“Sisseku,
you’ve done this before. I mean, cook for the queen. Does it happen often?”
Fallon followed behind the litter as the elephant plodded up the hill to the
queen’s palace. He wanted to ask her about Mellen but didn’t want to offend
her.
“We make their
daily meals, but not like this.” She gestured to the roasted calf carcass. “My
partner was good at roasting meat, particularly the Ibik.”
“Yes, where
are the Ibik?” Fallon asked.
“The queen
and her kind. They have cut off the passage to the northern valley. They hope
to drive the tribes from the mountains.”
Fallon had
so many questions. How could anyone block the great herds of Ibik? “Your
partner? He’s not here with you?”
“They put him
to work in the mine. He had an accident.”
“I saw your
face light up when the boy sang,” Fallon said. “You have a child here in the
village?”
“No, they
took the boy to school. He got sick and died. That’s what they told me.” Fallon
suspected that the boy was also working at the mine. “Tell me, how did you come
here?”
Fallon
hesitated, then stalled for time by rubbing his forehead with his hand. How
much had he told her? When lying, stick to reality as much as possible. “I was
on a boat, fishing in the ocean.”
“I thought
you said you were with the Washiti tribe?” Sisseku asked. “They are far inland.
Herders, I thought.”
Lying was
such hard work. “My father. We argued. I can’t tend his herd all my life. I
need my own herd if I can attract a partner.”
“Yes, that
is so.”
“At first, I
went south of the Dallesa tribe, then I met someone who was originally from the
Cawthingi tribe. Fishing was so much easier than herding, he said. I helped him
build a boat.”
“He fooled
me. He just wanted to get back to his tribe, the Cawthingi up north.”
“The
breakwater pier they have built out into the ocean has diverted the fish
schools. Most of the Cawthingi have come south. Not enough fish.”
Fallon
guessed she had been here at least a year. He wanted more information but dare not
be truthful with her. As far as she knew, Sisseku had lost her partner and her
child to these beasts. Why wasn’t she angry? Where did her loyalties lie?

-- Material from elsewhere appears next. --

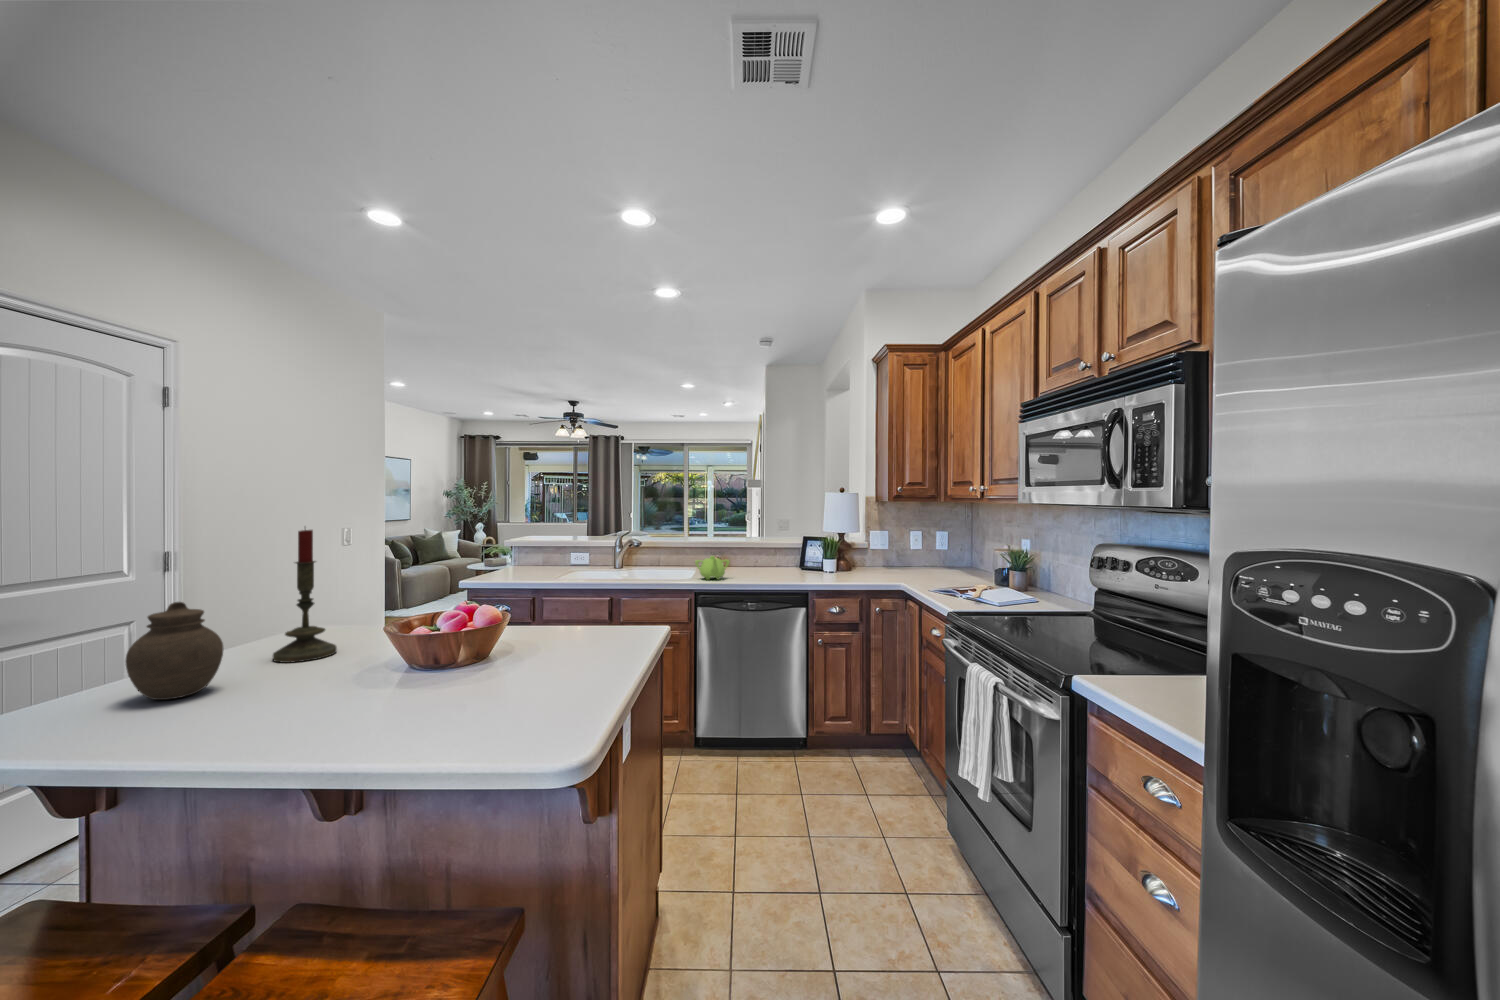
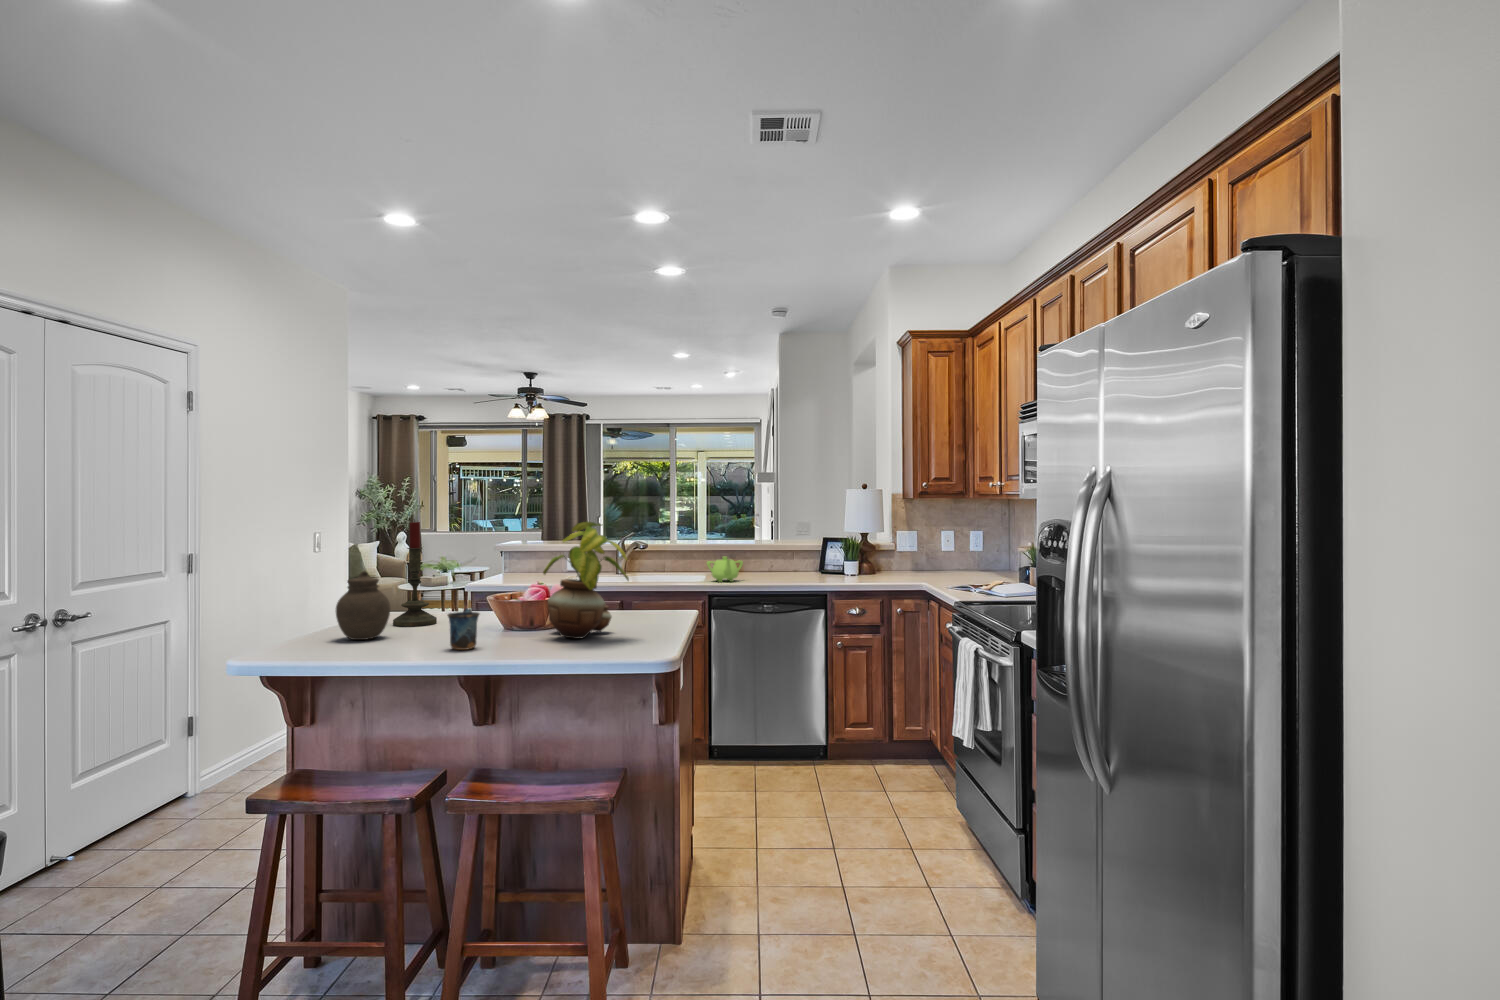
potted plant: none [420,535,545,702] -> present [543,522,629,639]
mug: none [239,664,303,736] -> present [448,609,479,650]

Fallon was in too vulnerable a position to trust her. “There were Cawthingi
guards who captured us.”
“Where did
your friend go?”
“The guards
took him away somewhere.”
“He used you
to get back to his people,” Sisseku said. The haunch of the calf began to come
loose from the bindings on the pallet. She made a piercing whistle and the
elephant slowed. They resecured the carcass and Sisseku whistled again and took
a position again behind the travois. She pointed to the long building at the
top of the hill. “The barracks. Have you been to the castle before?”
What was his
story? Stay close to reality, he reminded himself. “Uh, no.” How to steer the
conversation back to Mellen? “Did you partner help build the palace?”
She looked
sideways at him. “That’s the palace and the barracks of Marten, the leader of
all the tribes before the war. Do they talk of Marten in the Washiti tribe?”
Pretend
casual, Fallon told himself. “Yes, a great warrior, I hear.” He shrugged. “My
father only mentioned him a few times, I’m afraid.”
“Marten was
a great warrior, but he underestimated the humans, the queen’s kind.”
“He knew of
the humans?” Fallon asked. “I had never heard of them.”
“You are
from a southern tribe and never heard of the humans?”
Fallon grew
cautious at the suspicion in her voice. “As a child, I heard of them. I thought
they were myths meant to scare children.”
She laughed.
“They are fearsome in battle, I am told. They have better weapons. The
elephants are formidable.”
“They fight?”
Fallon was incredulous. They looked like slow, lumbering beasts on the trail.
“The southern
tribes, the Dallesa and the Washiti, laid down their arms when the elephants
battered down their defenses. You are lucky you left your family, or they would
have put you to work in the mine.” They were coming to the steep rise to the
plateau where the queen’s compound and soldiers’ barracks stood. Sisseku leaned
into her staff to steady her up the ascent up the path. She looked at his hands
and Fallon’s easy stride. “You stand like a warrior. Why did they send you to
the village to cook?”
Fallon
scrambled for a reason and couldn’t find one. He built on his previous lie. “I was
surprised also. Maybe the Cawthingi who tricked me into building the boat said
a good word for me. I am a good woodcutter, not a warrior. I climb hills like
this often.”
She nodded,
her breath labored as she spoke, “Watch the calf carcass as we go reach the
plateau.”
Fallon
stayed close by, steadying the load as the pallet tipped and settled on the
flat plain. When he straightened up, he saw a dozen of the human warriors
standing together outside the barracks. They were dressed much like the two
warriors that he and Drindl had killed and buried. Fallon steadied his breath.
He might have been able to fool Sisseku with his story of being a herder and woodcutter,
but these warriors would recognize him as one accustomed to battle.